Food for Thought
Many greens that are high in nutritional value don’t get the same amount of love and attention as, say, kale. For example, dandelion greens rank high in beta-carotene and contain vitamin E, calcium, thiamin, riboflavin, niacin, potassium and zinc. Best picked when young, these bitter greens also support kidney functioning and toxin removal.
Known for the medicinal benefits and drying agents in its tannins, sorrel is used to reduce pain and inflammation of the nasal passages and respiratory tract; to treat bacterial infections and sinusitis; and as a diuretic. For cooking, use garden (common) and French sorrel to add a lemon flavor to soups, stews and salads. Due to its oxalic acid content, sorrel should be used in moderation.
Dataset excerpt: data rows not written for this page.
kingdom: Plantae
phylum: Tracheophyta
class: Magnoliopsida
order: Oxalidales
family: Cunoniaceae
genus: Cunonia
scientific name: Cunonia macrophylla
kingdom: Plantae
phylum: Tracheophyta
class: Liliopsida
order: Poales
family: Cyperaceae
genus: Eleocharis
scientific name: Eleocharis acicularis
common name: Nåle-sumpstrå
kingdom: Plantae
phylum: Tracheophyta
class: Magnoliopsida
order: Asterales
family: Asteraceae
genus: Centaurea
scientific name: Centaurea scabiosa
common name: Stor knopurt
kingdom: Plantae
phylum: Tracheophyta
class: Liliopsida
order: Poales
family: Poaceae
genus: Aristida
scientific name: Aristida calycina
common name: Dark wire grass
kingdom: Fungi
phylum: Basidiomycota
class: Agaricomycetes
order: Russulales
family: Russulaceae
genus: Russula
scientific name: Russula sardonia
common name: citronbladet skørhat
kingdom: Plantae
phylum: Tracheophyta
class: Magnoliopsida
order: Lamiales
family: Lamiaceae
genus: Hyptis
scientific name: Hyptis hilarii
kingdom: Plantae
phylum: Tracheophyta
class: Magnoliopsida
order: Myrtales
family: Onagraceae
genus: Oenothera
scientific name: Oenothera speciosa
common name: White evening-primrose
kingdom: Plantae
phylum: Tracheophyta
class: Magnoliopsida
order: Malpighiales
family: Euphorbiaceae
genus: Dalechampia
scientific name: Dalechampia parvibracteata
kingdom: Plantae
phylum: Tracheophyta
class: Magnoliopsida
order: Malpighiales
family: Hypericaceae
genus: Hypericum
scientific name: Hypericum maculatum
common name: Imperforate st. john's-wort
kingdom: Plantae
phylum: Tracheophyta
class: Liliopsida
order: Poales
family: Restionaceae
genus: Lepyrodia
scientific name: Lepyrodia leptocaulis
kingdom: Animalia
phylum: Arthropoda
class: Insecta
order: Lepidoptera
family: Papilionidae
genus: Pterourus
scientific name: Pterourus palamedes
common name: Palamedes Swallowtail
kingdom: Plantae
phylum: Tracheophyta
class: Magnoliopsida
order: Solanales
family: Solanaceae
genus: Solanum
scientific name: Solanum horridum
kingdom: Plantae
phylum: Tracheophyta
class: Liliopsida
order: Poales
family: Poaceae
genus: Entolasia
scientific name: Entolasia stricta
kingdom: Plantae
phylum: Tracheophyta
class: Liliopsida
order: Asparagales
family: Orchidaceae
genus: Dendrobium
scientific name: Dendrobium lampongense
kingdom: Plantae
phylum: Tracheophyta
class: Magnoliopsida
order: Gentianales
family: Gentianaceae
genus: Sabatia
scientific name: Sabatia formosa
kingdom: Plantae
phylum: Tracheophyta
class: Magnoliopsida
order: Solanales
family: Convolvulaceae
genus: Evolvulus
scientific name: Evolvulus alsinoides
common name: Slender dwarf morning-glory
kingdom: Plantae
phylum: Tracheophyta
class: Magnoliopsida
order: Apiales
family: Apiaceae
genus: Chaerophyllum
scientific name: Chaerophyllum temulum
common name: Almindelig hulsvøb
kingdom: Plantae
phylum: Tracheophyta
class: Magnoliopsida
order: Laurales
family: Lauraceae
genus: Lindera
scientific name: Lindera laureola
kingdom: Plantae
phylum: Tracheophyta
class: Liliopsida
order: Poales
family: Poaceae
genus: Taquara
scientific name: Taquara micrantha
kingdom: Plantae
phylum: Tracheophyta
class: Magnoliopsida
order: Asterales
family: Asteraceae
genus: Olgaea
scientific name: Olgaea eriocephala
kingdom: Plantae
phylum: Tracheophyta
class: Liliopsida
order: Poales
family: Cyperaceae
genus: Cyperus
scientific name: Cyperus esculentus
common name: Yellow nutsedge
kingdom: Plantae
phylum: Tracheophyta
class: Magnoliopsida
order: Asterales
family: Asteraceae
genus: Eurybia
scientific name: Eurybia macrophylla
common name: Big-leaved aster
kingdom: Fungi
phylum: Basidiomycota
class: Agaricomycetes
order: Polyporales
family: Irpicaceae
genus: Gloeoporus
Found mainly in New England and Canada, the fiddlehead fern looks like the scrolled top of a violin. Aesthetically appealing, the fern—when washed, boiled and served with lemon and butter—also tastes a bit like asparagus. It’s good in salads, pasta and stir-fry dishes as well. There are several varieties, with different levels of toxins; the most commonly eaten fiddlehead is the ostrich fern when it’s young (8–16 inches tall).
Most gardeners have peas in their garden at some point, but there’s more to the pea plant than just peas. Pea shoots are the leaves, and they have more vitamin C than blueberries and more vitamin A than tomatoes. Also high in potassium, vitamins E and K, folate, thiamin and riboflavin, pea shoots can be eaten raw or lightly cooked.
Experienced foragers and gardeners collect all these unique greens on their own, but everyone else can find them at farmers’ markets or specialty markets.